Meta's Reality Labs published research on April 2, 2026, introducing Large-Scale Codec Avatars (LCA), the first application of foundation model pre-training paradigms to 3D avatar generation. The paper, accepted to CVPR 2026, presents a pre/post-training approach that pretrains on 1 million in-the-wild videos before post-training on high-quality studio data. The 46-author team demonstrated photorealistic avatars with finger-level articulation and emergent capabilities including relightability and garment physics.
Pre/Post-Training Paradigm Solves Quality-Scale Trade-off
High-quality 3D avatar modeling traditionally faces a critical trade-off. Multi-view studio data enables high-fidelity modeling with precise expression control but struggles to generalize due to limited scale and domain gaps. Conversely, large-scale models trained on millions of in-the-wild samples generalize across identities but produce low-quality avatars due to inherent 3D ambiguities.
LCA resolves this by borrowing the pre/post-training paradigm proven successful with large language models and vision foundation models. The team pretrains on 1 million in-the-wild videos to learn broad priors over appearance and geometry, then post-trains on high-quality curated data to enhance expressivity and fidelity. This represents the first successful application of this approach to 3D avatar modeling at scale.
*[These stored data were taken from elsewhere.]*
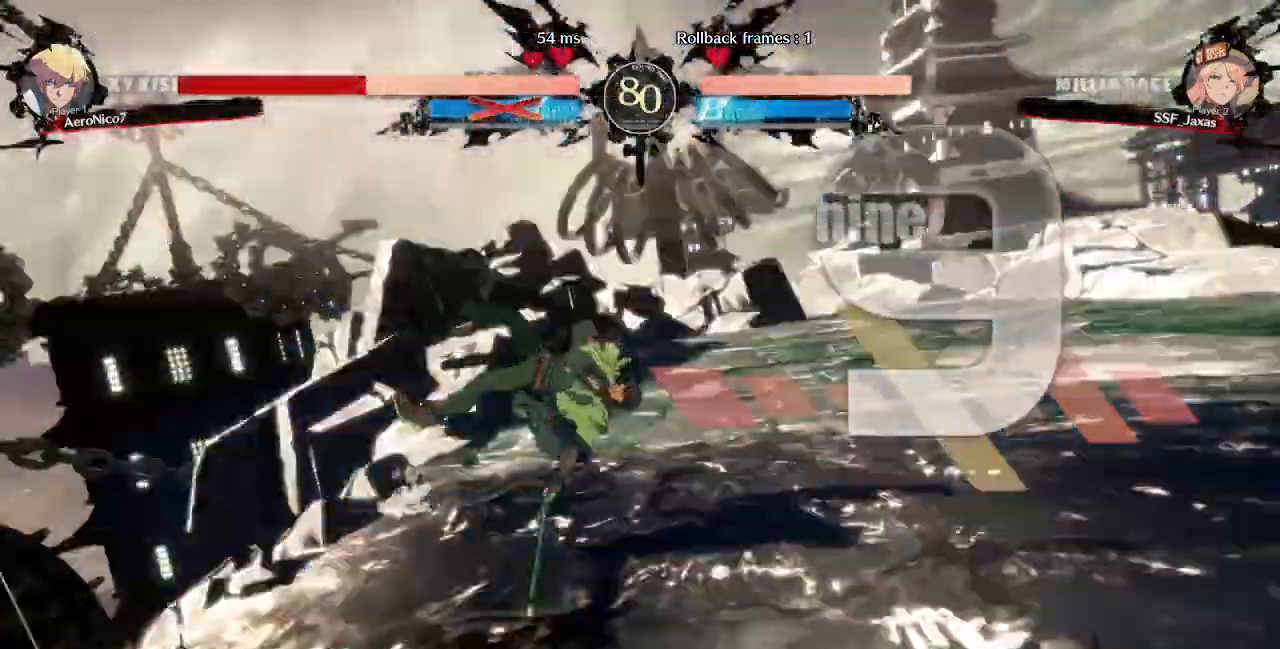
Gameplay with a controller (arcade stick); each line is a JSON object with the inputs held at the frame after it (dt_ms = milliseconds from this image to that frame). "events" lists button and stick changes between this image and that frame as [ms after this image, input, new state], when the widget could be followed in between. Not read: L3 R3.
{"dt_ms": 1000, "buttons": ["TRIANGLE", "DPAD_RIGHT"]}
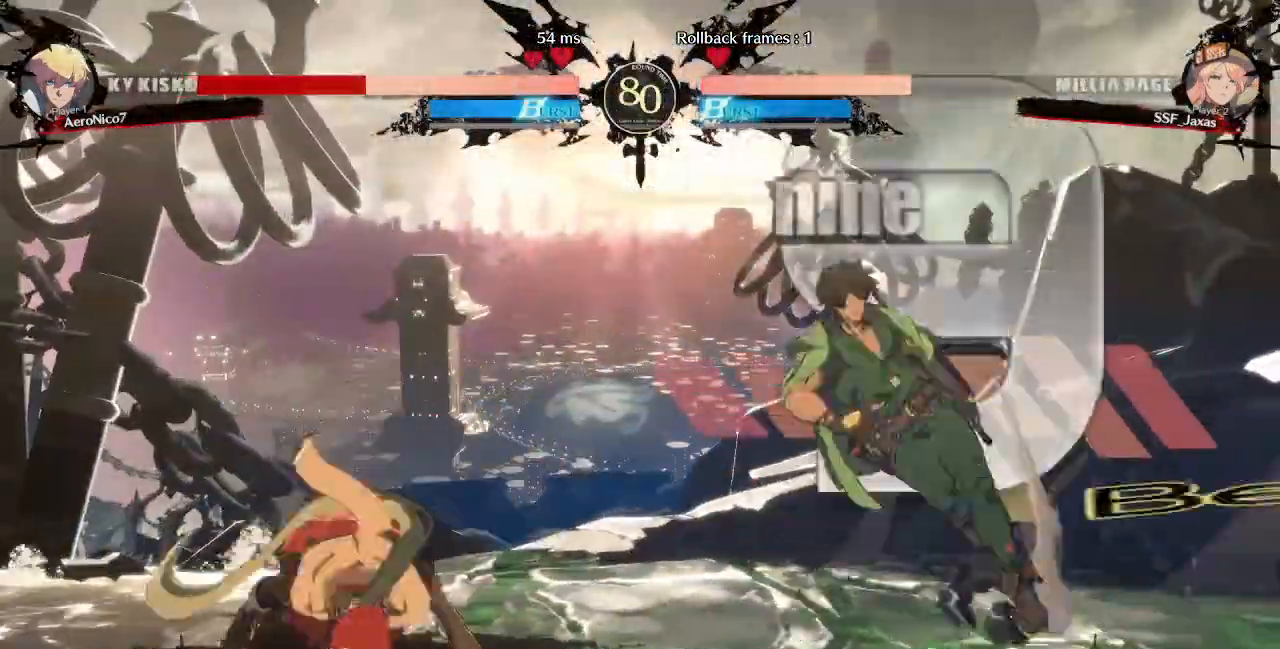
{"dt_ms": 480, "buttons": ["DPAD_LEFT"], "events": [[40, "TRIANGLE", "up"], [80, "L1", "down"], [160, "CIRCLE", "down"], [360, "DPAD_RIGHT", "up"], [440, "DPAD_LEFT", "down"], [480, "CIRCLE", "up"], [480, "L1", "up"]]}
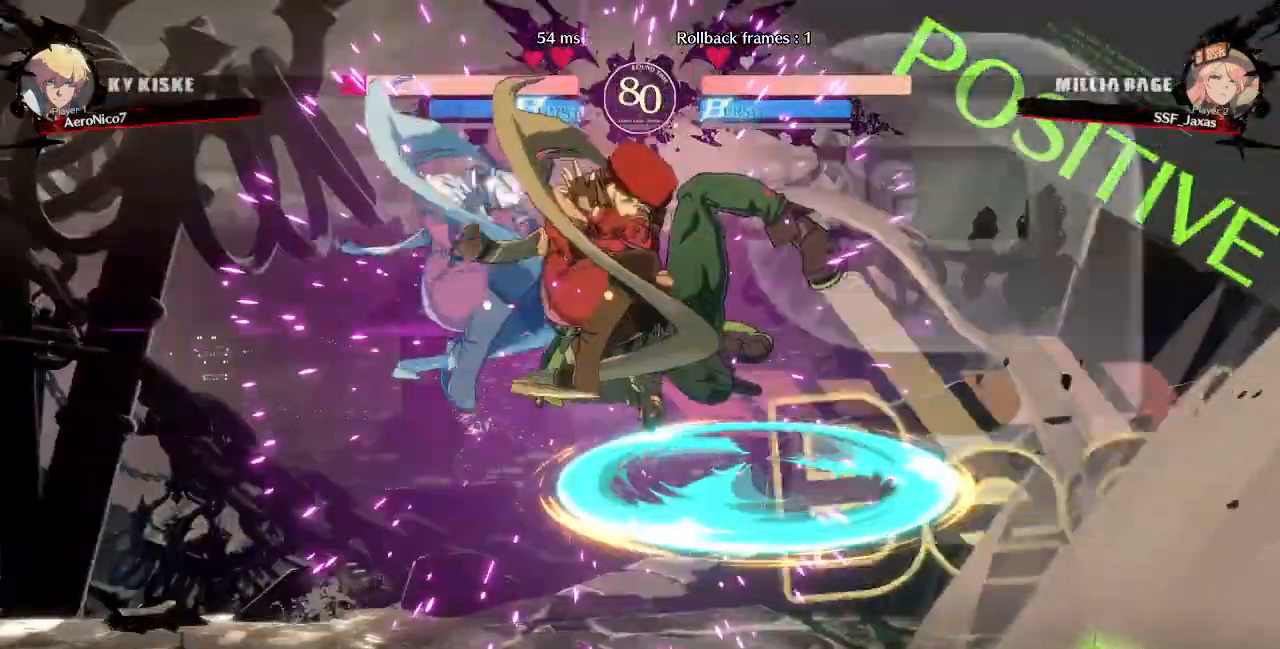
{"dt_ms": 520, "buttons": ["DPAD_LEFT"]}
System Delivers Precise Control Across Demographics and Styles
The LCA system demonstrates several key capabilities:
- Generalizes to world-scale populations in a feedforward manner for efficient inference
- Works across diverse hair styles, clothing, and demographics
- Provides precise, fine-grained facial expressions
- Enables finger-level articulation control
- Maintains strong identity preservation
The feedforward generalization allows the model to process new subjects efficiently without requiring per-subject optimization, making it practical for real-world VR applications.
Emergent Capabilities Suggest Deep 3D Understanding
The research team observed several capabilities that emerged without direct supervision:
- Generalization to relightability (responding correctly to different lighting conditions)
- Support for loose garments in unconstrained inputs
- Zero-shot robustness to stylized imagery
These emergent properties suggest the model has learned meaningful 3D priors from scale alone, similar to how large language models develop reasoning capabilities through pretraining. The emergence of relightability and garment physics without explicit training on these features indicates the model captures fundamental physical principles.
Massive Team Effort Demonstrates Research Scale
The paper lists 46 authors including Junxuan Li, Rawal Khirodkar, and Chengan He from Meta's Reality Labs. The lead researcher described it on X as "a massive team effort" that resulted in "learning photorealistic avatars from millions of videos." The post received 282 likes and 49 retweets, indicating strong interest from the research community.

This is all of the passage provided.